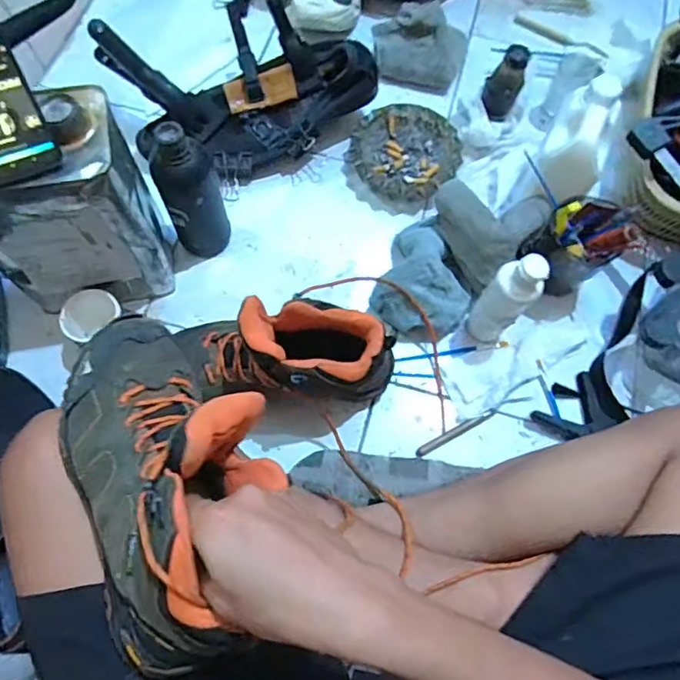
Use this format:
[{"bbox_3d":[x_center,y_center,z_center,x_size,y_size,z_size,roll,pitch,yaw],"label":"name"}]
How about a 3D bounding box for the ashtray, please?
[{"bbox_3d":[0.087,-0.252,0.733,0.146,0.042,0.145,1,69,-2],"label":"ashtray"}]

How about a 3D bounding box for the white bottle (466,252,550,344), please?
[{"bbox_3d":[0.181,-0.042,0.590,0.048,0.148,0.043,36,72,11],"label":"white bottle"}]

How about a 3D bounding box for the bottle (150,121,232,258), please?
[{"bbox_3d":[-0.170,-0.164,0.622,0.064,0.184,0.053,-20,71,-10],"label":"bottle"}]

+ + +

### Work item
Exact copies of all the entries are needed; output them without the pictures.

### Expected answer
Use this format:
[{"bbox_3d":[x_center,y_center,z_center,x_size,y_size,z_size,roll,pitch,yaw],"label":"name"}]
How about a 3D bounding box for the ashtray, please?
[{"bbox_3d":[0.087,-0.252,0.733,0.146,0.042,0.145,1,69,-2],"label":"ashtray"}]

How about a 3D bounding box for the white bottle (466,252,550,344), please?
[{"bbox_3d":[0.181,-0.042,0.590,0.048,0.148,0.043,36,72,11],"label":"white bottle"}]

How about a 3D bounding box for the bottle (150,121,232,258), please?
[{"bbox_3d":[-0.170,-0.164,0.622,0.064,0.184,0.053,-20,71,-10],"label":"bottle"}]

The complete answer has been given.